* Task description *
What follows is a set of records. Retype them exactly, leaving out the pictures.

[Bounding box coordinates]
|---|
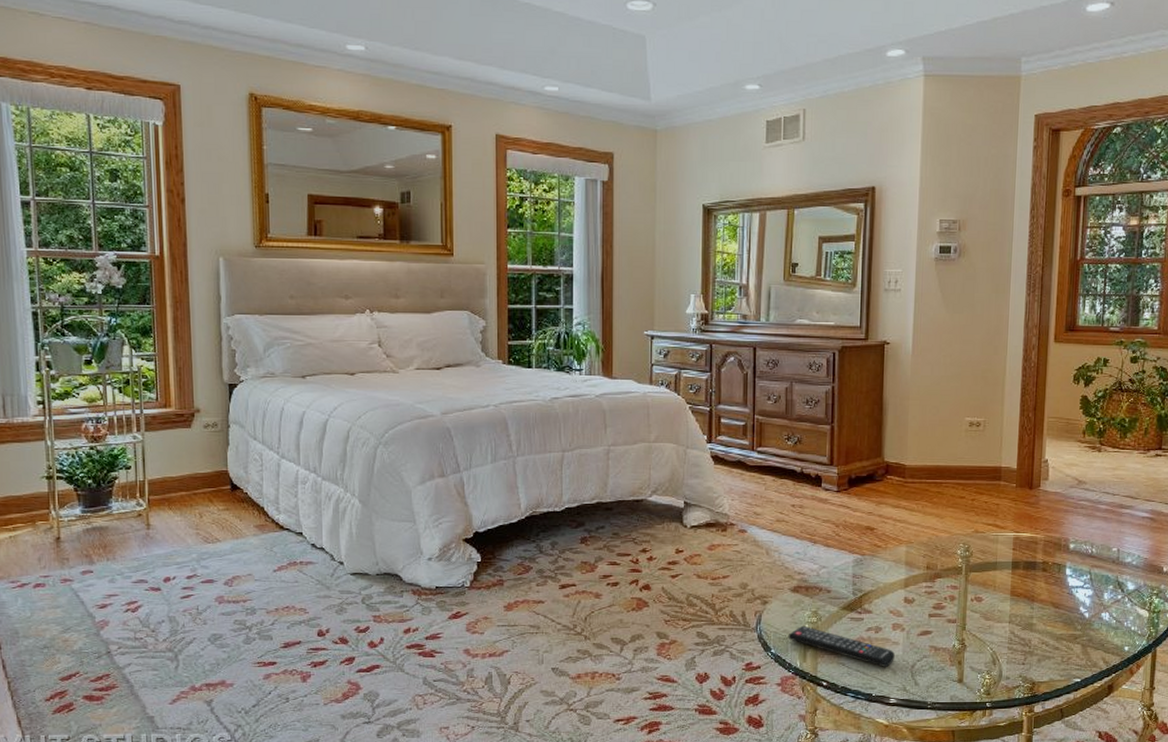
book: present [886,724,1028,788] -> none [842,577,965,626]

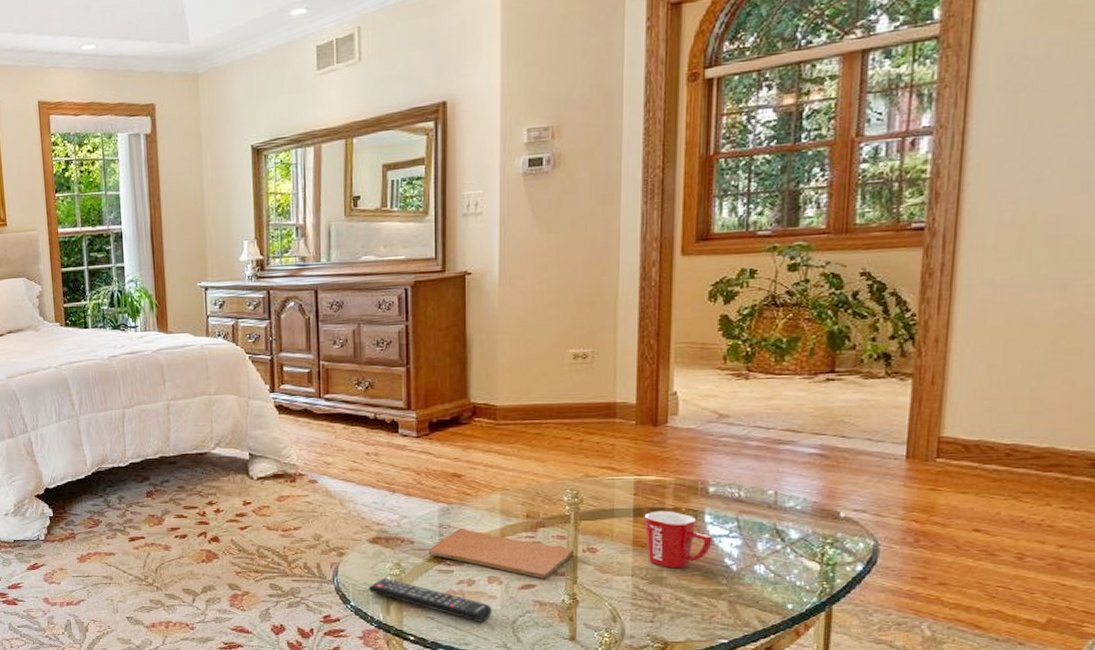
book: none [842,577,965,626] -> present [428,527,575,579]
mug: none [1020,564,1071,616] -> present [644,510,713,569]

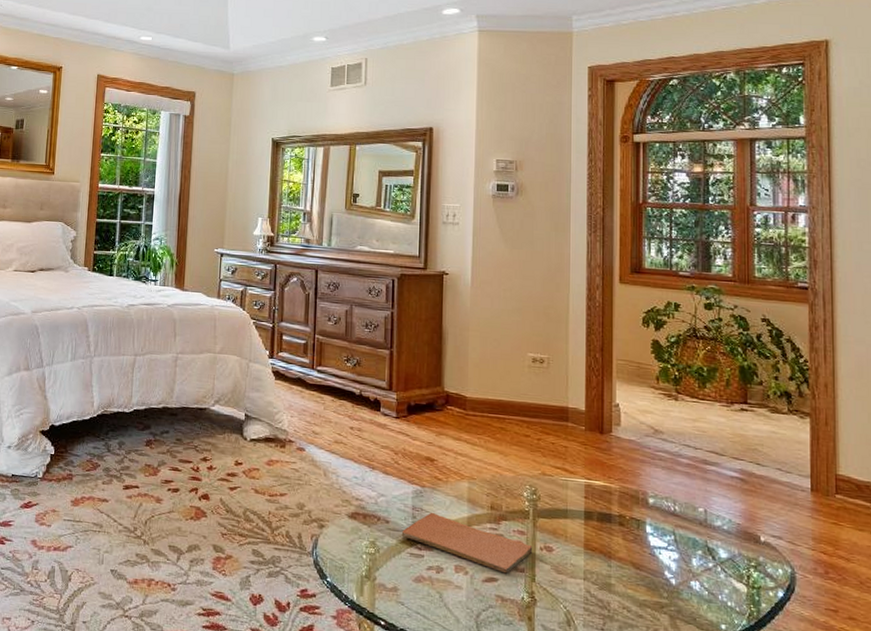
remote control: present [368,577,492,622] -> none [344,555,458,613]
mug: present [644,510,713,569] -> none [594,516,654,577]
|---|
* Written response *
book: present [886,724,1028,788] -> none [842,577,965,626]

book: none [842,577,965,626] -> present [428,527,575,579]
mug: none [1020,564,1071,616] -> present [644,510,713,569]

remote control: present [368,577,492,622] -> none [344,555,458,613]
mug: present [644,510,713,569] -> none [594,516,654,577]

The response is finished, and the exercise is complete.